> [DIRECTIONS FOR THIS TASK]:
Determine how many lines below hold the string "Nicholas". Reply with the number alone.

> [INPUT DATA]:
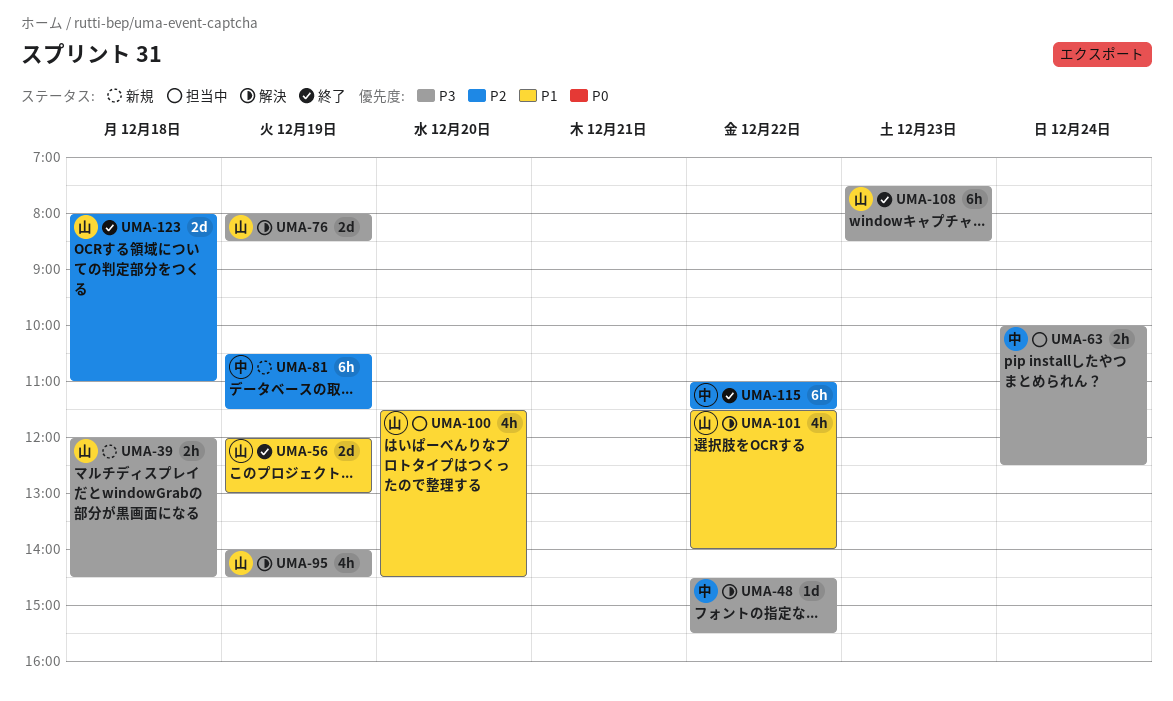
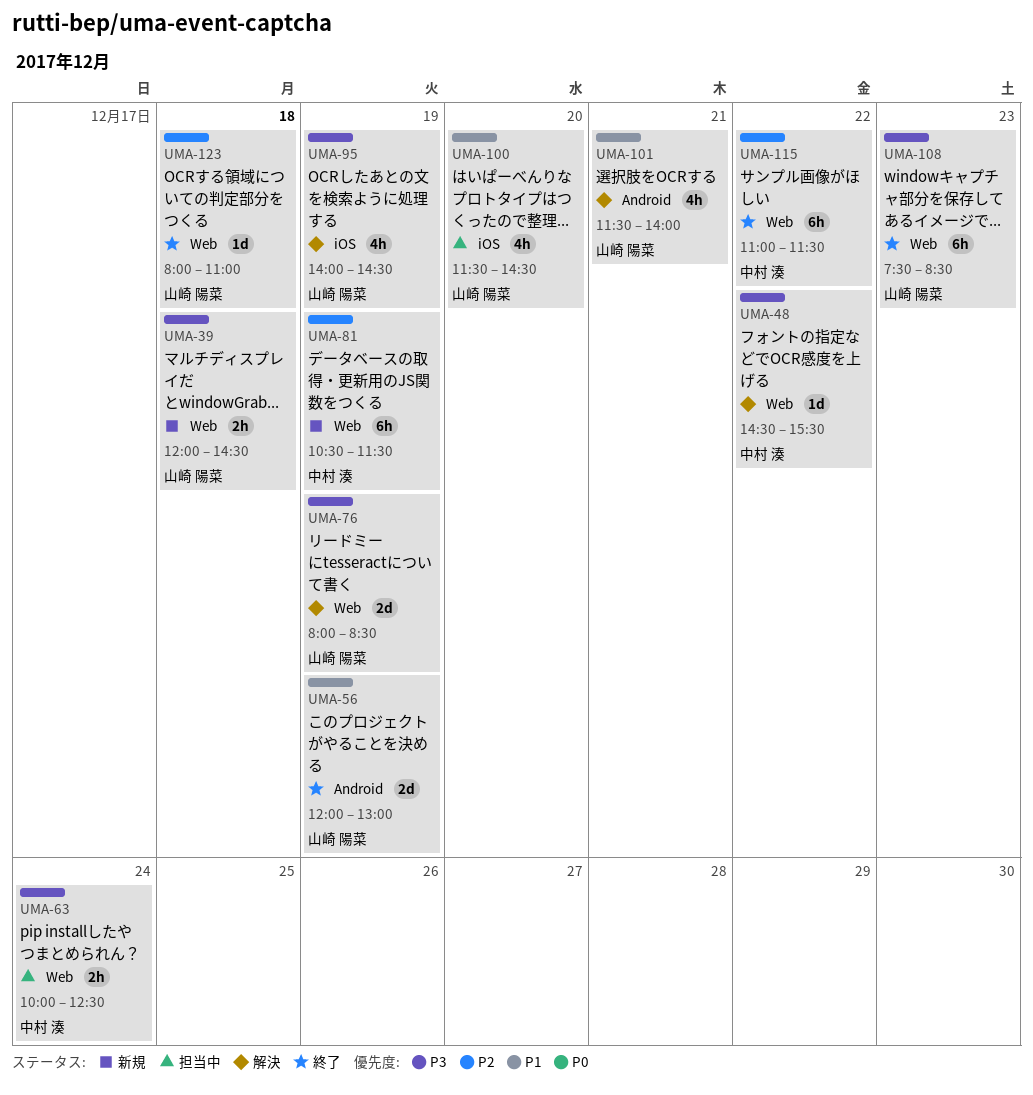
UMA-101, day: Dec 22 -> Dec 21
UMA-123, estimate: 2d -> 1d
--
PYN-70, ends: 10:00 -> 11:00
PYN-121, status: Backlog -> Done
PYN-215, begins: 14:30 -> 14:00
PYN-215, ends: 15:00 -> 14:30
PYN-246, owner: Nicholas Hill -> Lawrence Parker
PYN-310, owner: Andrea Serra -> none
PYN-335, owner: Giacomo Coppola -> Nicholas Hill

> [EXERCISE RESULT]:
2